Liberal Party of Japan
Liberal Party of Japan (LPJ; LIB), sometimes known as the Grits, is a center-left party in Japan. It is founded by Tadahito Kato on 16 February 2009. It is currently the third largest party in the Japanese congress. It has since elected kyonkyon and has been renamed the Green Japan. It had 35 members at the time.
The Bushido Party (BP) was a legendary political party created on 2 March 2008 by Yamato Suzuki. Only one month after its creation, Bushido quickly became the largest party in eJapan and established itself as the ruling party. The election of leader Suzuki to the office of the President of eJapan was the beginning of a five-month Bushido dynasty. The two Bushido members that served as Presidents were Yamato Suzuki and Origineel.NL.
Bushido entered its dark age when leader Tanaka took power. By the end of Tanaka's two-term rule, Bushido lost half of its members and was left with 34 members. Consequently, the party elected its new leader Hitoshi Makoto in December 2008. The party was renamed to the "United Bushi of Nihon" and gained five congressional seats in the following election. During Hitoshi's two terms as leader, the size of the party continued to decline, reaching its all-time low at 21 members in February.
In the election of February 2009, a heated debate took place between leader Hitoshi Makoto and member Tadahito Kato. Kato believes that the era of Bushido has ended and proposed the creation of a new party. Hitoshi attacked Kato's idea aggressively but eventually resigned from the party before the elections. The leadership of the party was handed to member Sphera, who moved to Belgium three days before the election. Ex-congresswoman oeloel took over and remained in office until election day.
Immediately after the election of Tadahito Kato, the Liberal Party of Japan was officially created on 14 February 2009. Kato appointed Seixo, a Portuguese-born politician, as the party's first vice president. Following some recruitment efforts, the Liberals gained as many members as 30, in which the majority were former members of the Bushido.
In the congressional elections of February 2009, the Liberals gained eight seats, becoming the second largest party in congress. However, some members chose to leave Japan and resigned from their posts as congressmen. The Liberals secured six congressional seats and enjoyed its position as the third largest Japanese political party in congressional representation and in party size.

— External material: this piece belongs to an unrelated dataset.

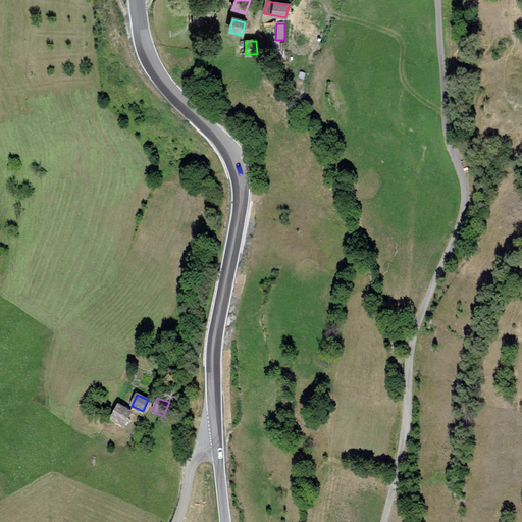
[(131,412),(118,406),(110,420),(123,426),(131,412)]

Tadahito Kato was re-elected for a second term, and the party managed to get five congressional seats. After Kato made public that he would not run for another term, many candidates stepped up: Agertor (who had lost the previous election against Kato), Riento, and a returning Hitoshi Makoto. However it was Seixo, the former vice president and the last one to present it's candidacy, who won the elections.

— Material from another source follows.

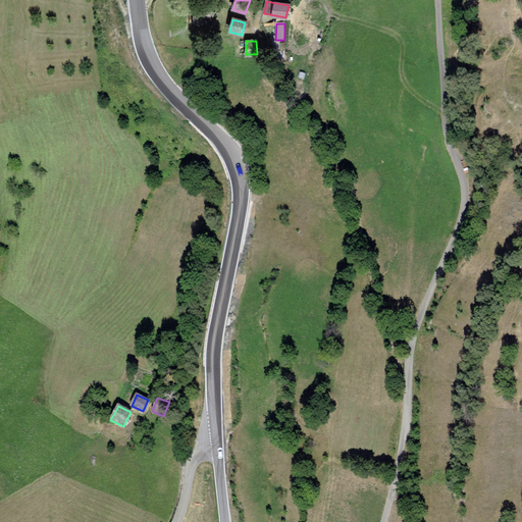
All buildings are outlined.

Seixo's main objectives are to bring more activity to the party and have a successful congress elections. After a somewhat successful congress election, Seixo was unable to increase party activity to the levels he wished. Seixo decided to step down and don't run for president again.
Tadahito Kato, with Seixo's support, was able to win the elections and become, once again, party president.

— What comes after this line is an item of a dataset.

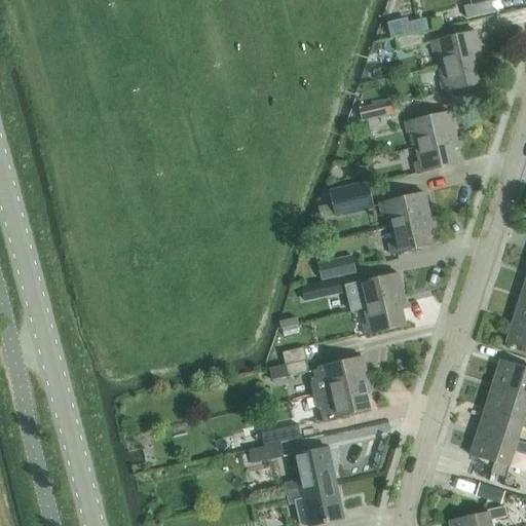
[(463,7),(466,19),(493,12),(490,1),(495,0),(471,0),(472,5),(463,7)]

The Liberal Party is committed to expanding opportunity for every citizen of Japan. In order to do so, it supports a slightly bigger government, which is essential to welfare programs. Some ideas of welfare programs are taken from the American system, which includes national health care, hospital, and unemployment services. These services will be operated under the existing agency Japanese Interior Service.
Because of the relatively small size of Japan, the Liberal Party supports the governmental protection of businesses. We believe high protective tariffs are crucial to the development of domestic companies. However, we also support the operation of government-owned companies to ensure fair prices of products.
As the leader in East Asia, Japan has the responsibility to protect and cooperate with other East Asian countries. The Liberal Party does not oppose the independence movement of China and recognizes the partial sovereignty of South Korea. This will not be an unalterable policy as we will continue talks with leaders and make necessary adjustments.
On a larger scale, we also support more talks with non-PEACE members. PEACE has become a weak alliance and has done nothing about the Iranian aggression toward neighboring nations. Formation of economic and social alliances are also a choice. Nonetheless, the diplomatic neutrality of Japan should be maintained and our official policies will be proceeded only if they do not conflict with another nation.
The Liberal Party not only believes in a big government, but also a consistent one. We support the passage of a national constitution. There are a few points that we wish to include in the proposed constitution. These points include a fixed system of cabinet positions and a more elaborate process for government appointments.
As the result of the constant shortage of labor in eJapan, the Liberals are not only against immigration restrictions but also will try to recruit and attract foreigners with our plans. The Liberals try to bring real-life Japanese culture to the eWorld, in hopes of attracting interested foreigners. The cultural patronage will not only bring a diversity to Japan, it will also expand its labor force.